* _Source document_

+ + + + + + +

Single by Alex Day

from the album Epigrams and Interludes
- Released: 10 November 2011
- Recorded: 2011
- Genre: Synth-pop, dance-pop
- Length: 2:52
- Songwriter: Alex Day
- Producer: Alex Day

Alex Day singles chronology
| "Across the Sea" (2011) | "Forever Yours" (2011) | "Lady Godiva" (2012) |

Audio sample
- file; help;

Music video
- "Forever Yours" on YouTube

= Forever Yours (Alex Day song) =

2011 single by Alex Day

"Forever Yours" is a single recorded by English musician Alex Day from his studio album Epigrams and Interludes. It was released on 10 November 2011 in an effort to take the Christmas number one spot in the UK Singles Chart. The song's lyrics describe "accepting that all you will be with someone is friends and that being enough." Day has described the track as "a simple great dance-pop song that a lot of people can get behind."

==Campaign for Christmas number one==
"Forever Yours" was Day's third attempt to get into the charts using the internet. In 2009, Day was part of the Chartjackers project, which charted at number 36 in the UK. In 2010, Day was part of the collective "Sons of Admirals" along with three other YouTubers. The group's cover of Cat Stevens' song "Here Comes My Baby" peaked at number 61 in the UK Singles Chart.

"Forever Yours" was released on 11 November 2011, with the goal to raise as much money as possible, as most of the proceeds from the song will go to World Vision, an organization against child poverty. Day has since released more remixes and versions of the song to maximize profits and sales including an acoustic version and a demo version. Day launched the campaign as a response to X Factor singles routinely topping the UK Singles Chart on Christmas Day. He also created a YouTube holiday on December 18 called "Forever Day" as a way to let fans know when buying the single would count for the Christmas Day chart. The song was given 16–1 odds of topping the UK Singles Chart on Christmas by William Hill.

+ + + + + + +

* _Data segment_

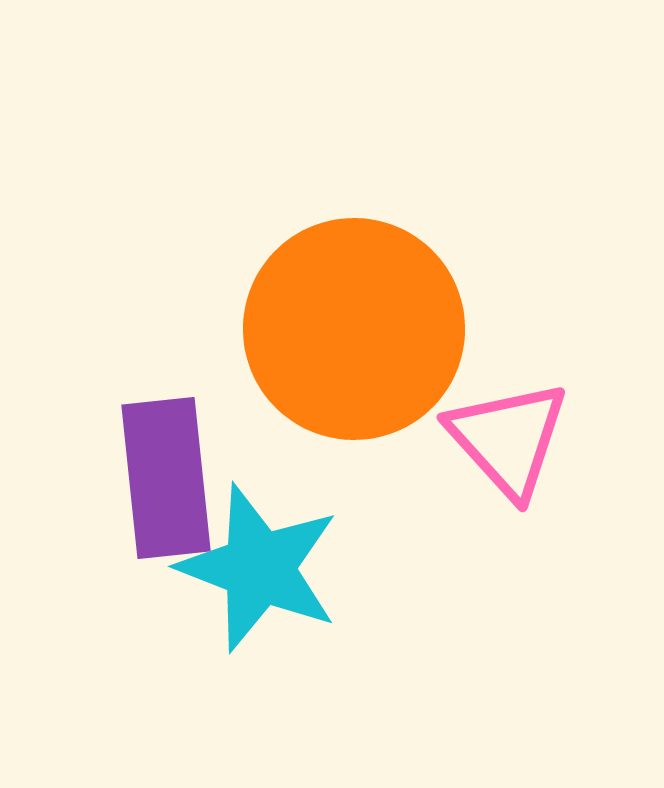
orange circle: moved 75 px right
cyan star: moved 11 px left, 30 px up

+ + + + + + +

* _To-do list_
a: In the "Forever Yours" article, what position did the Sons of Admirals cover of "Here Comes My Baby" reach in the UK Singles Chart?
b: Condense the paragraph of the "Forever Yours" article that begins "\"Forever Yours\" was Day's third attempt" into a short list that keeps its main facts.

* _The results_
a: Number 61.

b:
- "Forever Yours" was Day's third try at reaching the charts through the internet.
- 2009: Day took part in the Chartjackers project, which reached number 36 in the UK.
- 2010: Day joined three other YouTubers in the group "Sons of Admirals." Their cover of Cat Stevens' "Here Comes My Baby" peaked at number 61 in the UK Singles Chart.